(Dataset entries)
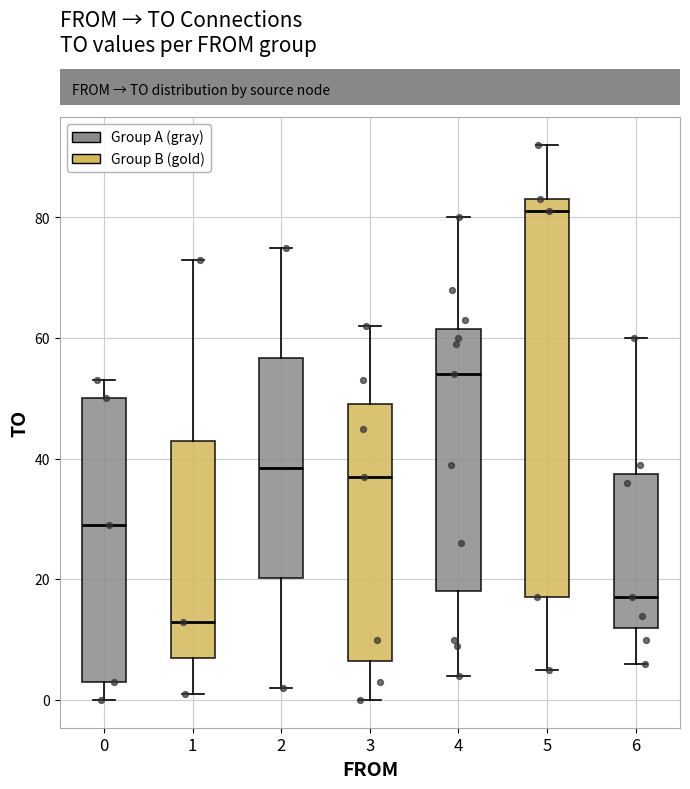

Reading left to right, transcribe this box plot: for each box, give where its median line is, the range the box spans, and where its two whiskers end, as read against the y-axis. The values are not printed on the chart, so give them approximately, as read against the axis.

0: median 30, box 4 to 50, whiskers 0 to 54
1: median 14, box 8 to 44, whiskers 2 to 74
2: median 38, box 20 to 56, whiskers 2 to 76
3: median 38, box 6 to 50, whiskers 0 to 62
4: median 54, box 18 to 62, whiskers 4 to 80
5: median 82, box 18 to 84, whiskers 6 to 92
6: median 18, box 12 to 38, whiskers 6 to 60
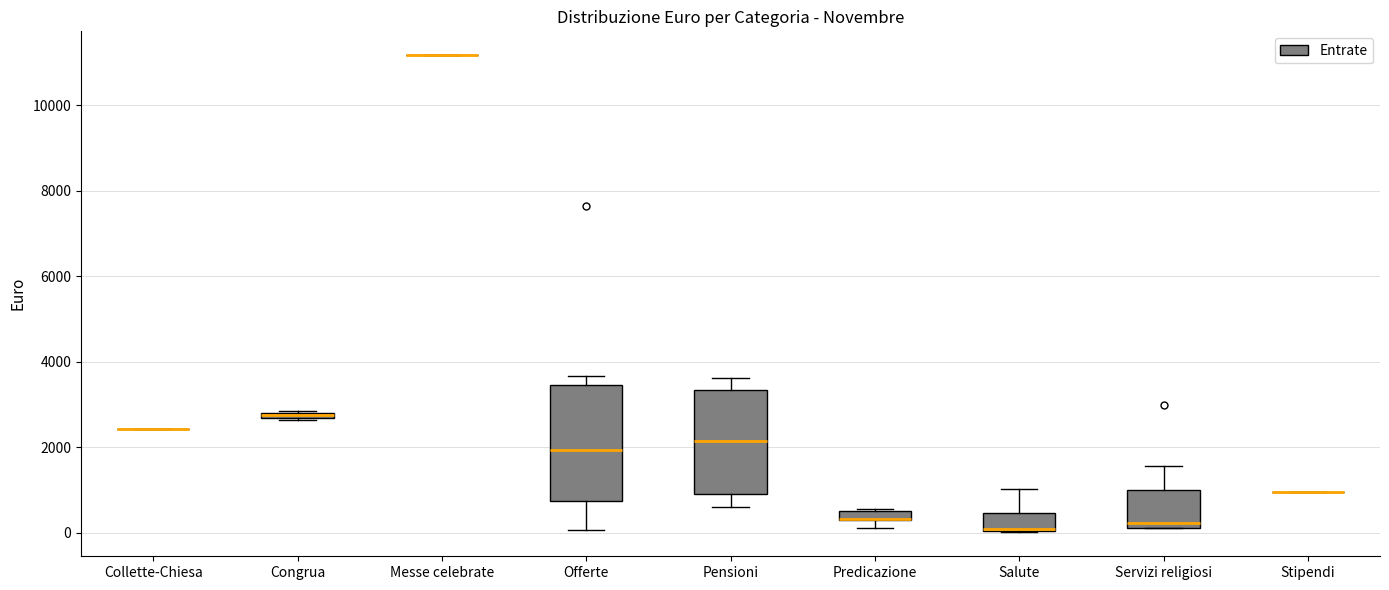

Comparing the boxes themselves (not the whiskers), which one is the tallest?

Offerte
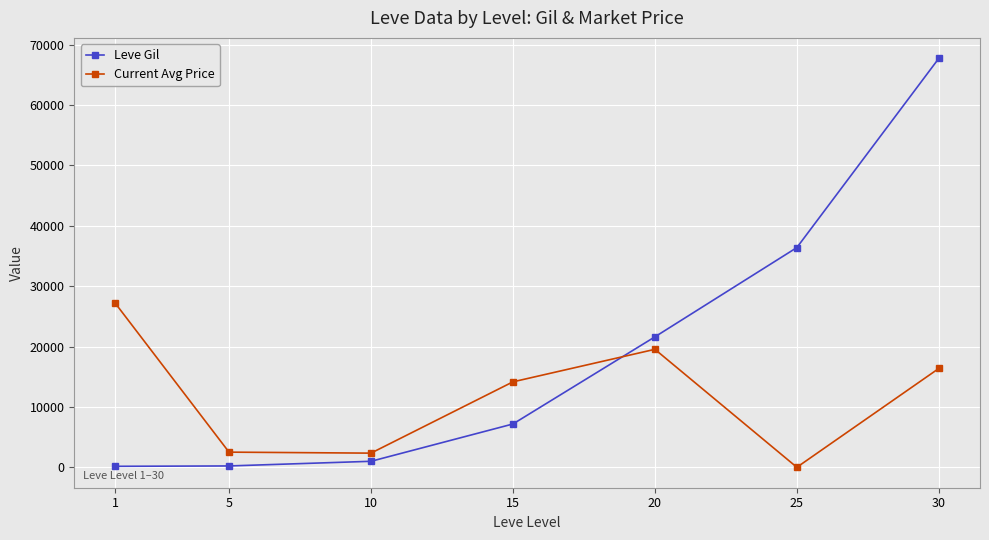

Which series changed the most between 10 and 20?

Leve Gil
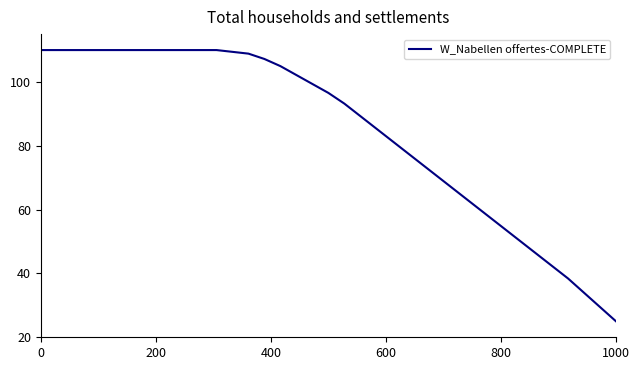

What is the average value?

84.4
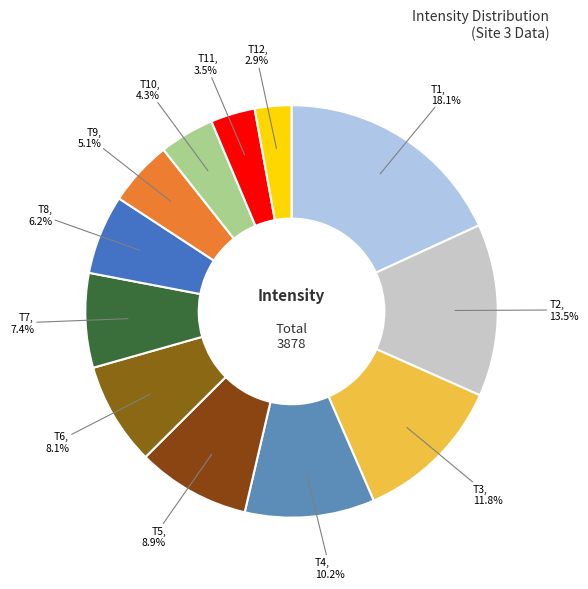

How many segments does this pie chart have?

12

## WHAT THE EXERCISE ASKS
Please convert the entries above into a Markdown table with two columns, Row and Line, giving each non-blank line its own numbered row. Leave out blank lines and the pictures.

## ANSWER SECTION
| Row | Line |
|---|---|
| 1 | Reading left to right, transcribe this box plot: for each box, give where its median line is, the range the box spans, and where its two whiskers end, as read against the y-axis. The values are not printed on the chart, so give them approximately, as read against the axis. |
| 2 | 0: median 30, box 4 to 50, whiskers 0 to 54 |
| 3 | 1: median 14, box 8 to 44, whiskers 2 to 74 |
| 4 | 2: median 38, box 20 to 56, whiskers 2 to 76 |
| 5 | 3: median 38, box 6 to 50, whiskers 0 to 62 |
| 6 | 4: median 54, box 18 to 62, whiskers 4 to 80 |
| 7 | 5: median 82, box 18 to 84, whiskers 6 to 92 |
| 8 | 6: median 18, box 12 to 38, whiskers 6 to 60 |
| 9 | Comparing the boxes themselves (not the whiskers), which one is the tallest? |
| 10 | Offerte |
| 11 | Which series changed the most between 10 and 20? |
| 12 | Leve Gil |
| 13 | What is the average value? |
| 14 | 84.4 |
| 15 | How many segments does this pie chart have? |
| 16 | 12 |